Malta hat ein Modell, dass wohlhabende Ausländer anlocken soll, das dem im UK sehr ähnlich ist und aus einer Steuerregelung auf der Grundlage von Überweisungen besteht. Ausländisches Einkommen ist nur zu einem festen Steuersatz von 15% zu versteuern (zusammen in Malta erzieltem Einkommen und erzielten Kapitalerträgen), wenn dieses überwiesen wird; ausländische Kapitalerträge sind nicht zu versteuern. Die Behörden haben ein Mindesteinkommen von 25.000 EUR pro Jahr festgelegt, um es etwas „selektiver“ zu gestalten. Es gibt keine Vermögenssteuer, und die Bedingungen für dieses Wohnsitz-Modell sind sehr einfach zu erfüllen, auch für Nicht-EU-Bürger.

Mauritius und Singapur
Auf Mauritius ist für Personen, die sich dort niederlassen, nur das überwiesene ausländische Einkommen zu einem festen Satz von 15% zu versteuern, jedoch keine ausländischen Kapitalerträge. Es gibt ebenfalls keine Vermögenssteuer. Singapur arbeitet ähnlich mit einer Steuerregelung auf der Grundlage von Überweisungen, d. h. im Ausland erwirtschaftetes Einkommen wird nicht versteuert, mit der Besonderheit, dass es sogar ins Land gebracht werden kann, ohne versteuert werden zu müssen.

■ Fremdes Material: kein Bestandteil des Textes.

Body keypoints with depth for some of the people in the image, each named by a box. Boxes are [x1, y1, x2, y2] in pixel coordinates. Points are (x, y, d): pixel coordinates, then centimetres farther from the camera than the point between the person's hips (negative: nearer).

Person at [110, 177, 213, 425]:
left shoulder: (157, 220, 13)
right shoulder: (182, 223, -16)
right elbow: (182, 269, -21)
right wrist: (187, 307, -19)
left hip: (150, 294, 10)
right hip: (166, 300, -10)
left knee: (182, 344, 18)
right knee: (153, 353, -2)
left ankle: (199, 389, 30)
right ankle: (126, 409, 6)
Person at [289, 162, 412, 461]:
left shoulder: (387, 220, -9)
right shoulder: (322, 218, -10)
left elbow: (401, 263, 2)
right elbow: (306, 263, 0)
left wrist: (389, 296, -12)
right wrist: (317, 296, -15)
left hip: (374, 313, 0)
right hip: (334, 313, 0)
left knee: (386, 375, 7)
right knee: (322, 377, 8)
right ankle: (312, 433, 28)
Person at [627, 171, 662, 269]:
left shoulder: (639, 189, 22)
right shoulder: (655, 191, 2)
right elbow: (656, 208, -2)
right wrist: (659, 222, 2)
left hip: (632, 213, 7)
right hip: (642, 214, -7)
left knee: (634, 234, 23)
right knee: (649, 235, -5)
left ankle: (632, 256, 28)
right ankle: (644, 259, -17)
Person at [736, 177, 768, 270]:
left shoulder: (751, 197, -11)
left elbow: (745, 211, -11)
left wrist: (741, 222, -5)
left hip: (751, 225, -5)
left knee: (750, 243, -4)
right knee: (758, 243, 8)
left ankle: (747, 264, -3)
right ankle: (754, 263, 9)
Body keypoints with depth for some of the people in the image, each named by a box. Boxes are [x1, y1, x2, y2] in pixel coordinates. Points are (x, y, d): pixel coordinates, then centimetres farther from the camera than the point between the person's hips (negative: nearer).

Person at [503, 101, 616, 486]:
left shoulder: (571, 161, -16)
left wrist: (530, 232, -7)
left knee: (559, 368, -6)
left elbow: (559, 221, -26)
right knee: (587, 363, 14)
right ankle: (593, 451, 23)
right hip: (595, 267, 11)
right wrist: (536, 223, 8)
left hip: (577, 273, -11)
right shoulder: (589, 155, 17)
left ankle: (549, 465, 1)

Nur Einkommen, das in Singapur erwirtschaftet wird, ist zu einem maximalen Satz von 20% zu versteuern (jedoch werden Kapitalerträge nicht versteuert); auch wenn die Aufenthaltsbestimmungen in letzter Zeit etwas verschärft wurden, bedeutet dies für die meisten, dass sie nur wenig oder gar keine Steuern zu zahlen haben, wenn sie von ihrem Kapital oder durch Kapital erwirtschaftetes Einkommen in Singapur leben.

Nach dieser kleinen Weltreise können wir zu dem Schluss kommen, dass die Pauschalsteuerregelung in der Schweiz für solche Familien bei weitem nicht die beste oder interessanteste Steuerregelung ist, folglich ist die Stimmung im Land, dass dieses eine eher unethische, ungewöhnliche bevorzugte Steuerregelung im Gegensatz zum Rest der Welt darstelle, absolut unbegründet.

Historischen Wettbewerbsvorteil nicht verlieren
Swissrespect ist der Ansicht, dass es naiv sei, zu denken, dass die Schweizer Wähler durch die Abschaffung der Pauschalsteuerregelung zum gefühlten „noblen“ Kampf gegen die Steuerflucht beitragen – die einzige Folge davon ist, dass die Schweiz wieder einmal einen historischen Wettbewerbsvorteil verliert, der unter anderem wohlhabende Familien dazu bewogen hat, sich in der Schweiz niederzulassen, und dies geschieht zugunsten anderer Länder, die diese wirtschaftlich gern gesehenen Bürger gerne aufnehmen werden. Die Anschuldigungen in der politischen Szene und in der Presse, dass Einzelpersonen wie Michael Schumacher und Johnny Hallyday von einem System profitieren, das sie zu einem Satz besteuert, der nur 10% ihrer weltweiten Einkünfte ausmacht, und sie so zu einer untragbaren Ungleichheit bei der Besteuerung durch die Verletzung des verfassungsrechtlichen Gleichheitsprinzips in Artikel 127 Absatz 2 der Verfassung beitragen, ist nicht nur falsch, sondern in einem gefährlichen Maße irreführend. Laut dem renommierten Steueranwalt Xavier Oberson wird hier ganz klar nicht die besondere Art der von solchen Künstlern und Sportlern erzielten Einkünfte berücksichtigt; bei ihnen wird der größte Teil ihrer Einkünfte außerhalb der Schweiz erzielt und diese werden in jenen Ländern auch versteuert. Das heißt einfach, dass bei gleichem Einkommen zuzüglich der Steuer im jeweiligen Land plus die Schweizerische Ertragssteuerbelastung der Gesamtsteuersatz solcher Personen bei gut über 35% liegt, und definitiv nicht nur bei 10%.